If you are dieting or you just need a healthy snack, high protein nuts are probably going to be on your list. Nuts are good, but with the exception of cashews (which contain over 4 grams of fat and almost 40% of calories), which actually help prevent heart disease, nuts are very high in unhealthy fats and should be consumed in moderation. The next question is how do you get high protein into a diet, without including nuts in a bunch of other unhealthy foods? That's a trick that I'll get to in a minute.
Don't forget your beans!
One of the easiest ways to get enough protein into a diet is to eat more beans! Beans are great, because unlike nuts, they are lower in calories, higher in protein, and lower in saturated fats, and they are great for you too! With the exception of peanuts, all other nuts are very high calorie, even relative to other whole plant-based foods. Even pistachios, who are touted as being the least calorie nut, is actually higher in calories when compared to the most commonly snacks eaten on, so really, cashew and pecan nuts are actually even more harmful than you might think.
But what about eating high protein nuts that contain high amounts of both mono unsaturated and polyunsaturated fatty acids?
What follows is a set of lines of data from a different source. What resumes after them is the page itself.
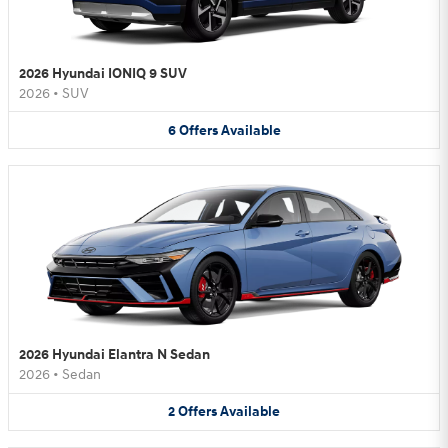
2026 Hyundai IONIQ 9 SUV
2026
•
SUV
6
Offers
Available
2026 Hyundai Elantra N Sedan
2026
•
Sedan
2
Offers
Available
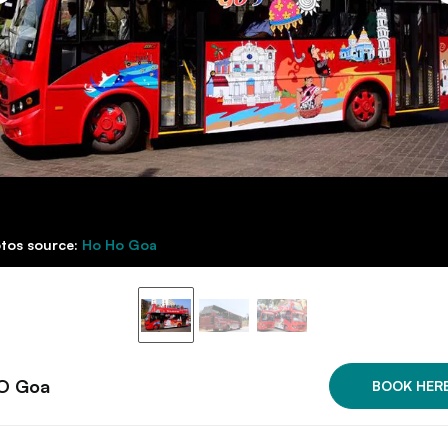
tos source:
Ho Ho Goa
O Goa
BOOK HER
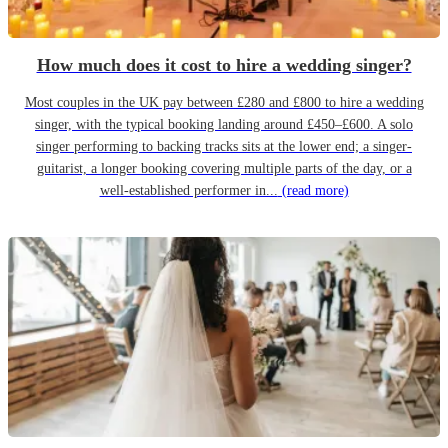
How much does it cost to hire a wedding singer?
Most couples in the UK pay between £280 and £800 to hire a wedding
singer, with the typical booking landing around £450–£600. A solo
singer performing to backing tracks sits at the lower end; a singer-
guitarist, a longer booking covering multiple parts of the day, or a
well-established performer in...
(read more)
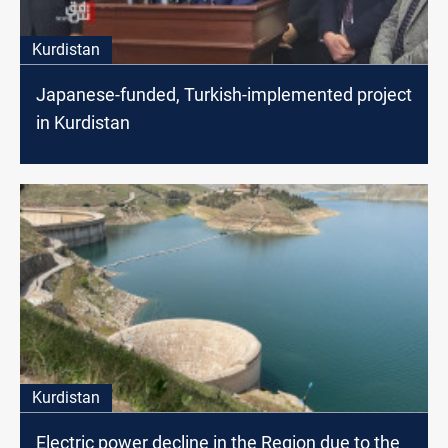
Kurdistan
Japanese-funded, Turkish-implemented project
in Kurdistan
Kurdistan
Electric power decline in the Region due to the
What about eating organic, whole organic nuts that are truly nutritionally beneficial? It turns out there are many truly healthy nuts on the market, including sunflower seeds, peanuts, almonds, walnuts, and cashews (yes, walnuts have more fat than cashews!) But even though they are really healthy, eating them as snacks are not the healthiest things you can do. In fact, the single best snack for improving your health is organic, whole foods, high protein snack.